Товары из магазинов исчезли как по мановению палочки злого волшебника. Войны с маленьким трехмиллионным народом было достаточно, чтобы снабжение огромного города лопнуло как пузырь. В магазинах был, правда, хлеб, но и только. Да еще лежало достаточное количество грузинского чая. Совсем умереть с голода было, конечно, нельзя, но, кроме хлеба, нужна была все же и другая пища. Очереди перед продуктовыми магазинами выстраивались иногда уже с 4 часов утра, что в эти сильные морозы было страшно. Поскольку я имела возможность обедать в студенческой столовой, которая снабжалась, я не часто становилась в очередь с раннего утра, но иногда становилась: надо было достать что-нибудь и для ужина, равно как и для завтрака. Закутанные в платки, еще в полной темноте длинной северной ночи, женщины не были разговорчивы, но если иногда раздавались приглушенные голоса, поднимавшие пар в морозном воздухе, то слышались большей частью слова восхищения финнами. Это было поразительно. Если уж эти женщины, мерзнувшие и голодные, многих из которых ждали дома голодные дети, находили слова восхищения мужеством финнов, то можно было представить себе, каково было общее настроение в Ленинграде. Финская война была не только непопулярна – она была в глазах большинства ленинградцев постыдна.

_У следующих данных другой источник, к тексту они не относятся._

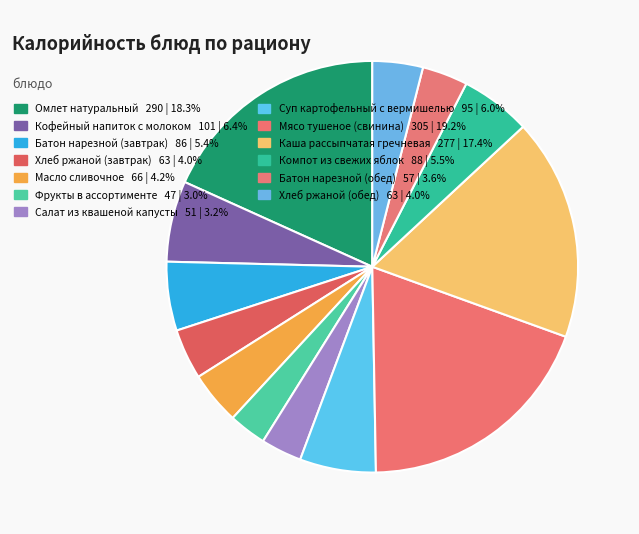

Which slice is the smallest?

Фрукты в ассортименте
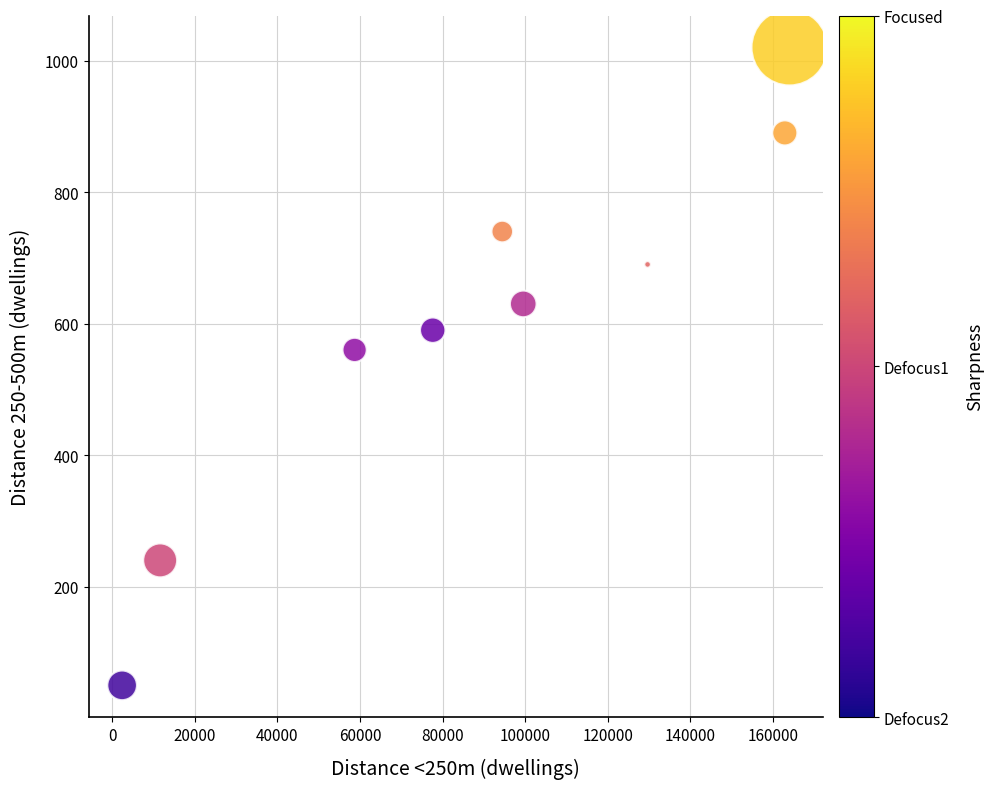

What is the average Y value?

601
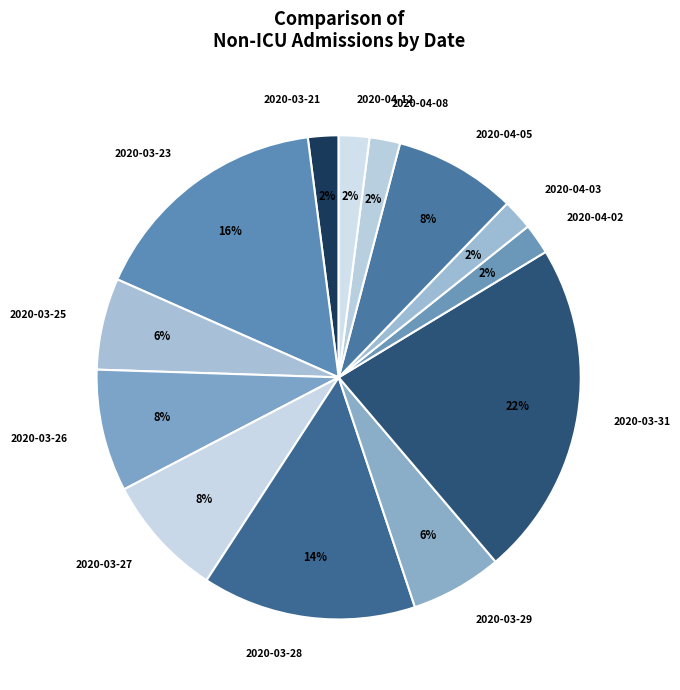

The 2020-03-26 slice represents 8% of the pie. True or false?

True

Последние десятилетия до революции ни одна война, которую простые русские люди воспринимали как захватническую, не была популярной. Японская война 1904-05 годов имела целью, конечно, приостановить зарождение новой сильной державы на Дальнем Востоке, но поводом к ней были лесные концессии в Корее, и многие солдаты воспринимали это прямолинейно, именно как желание России отобрать у Японии корейский лес. Они говорили офицерам: «Зачем нам этот лес? У нас своих лесов в Сибири достаточно; если японцам он нужен, пусть себе берут». Война была непопулярна и была проиграна.

Ф. Степун в своих воспоминаниях рассказывает, что когда он, как офицер запаса, собирал рекрутов на Урале в начале Первой мировой войны, к нему подошли солдаты и спросили, зачем эта война: «Почему Германия нам ее объявила? Может быть, немцы очень бедные, так мы лучше сделаем для них сбор. Это обойдется нам дешевле, чем бросать наши хозяйства, которые теперь идут хорошо». Эти солдаты понимали войну тоже непосредственно, как желание захватить землю или как-либо иначе обогатиться. В Галиции солдаты тоже говорили офицерам, как и в Корее: «Зачем нам эта земля? Она гораздо хуже нашего чернозема».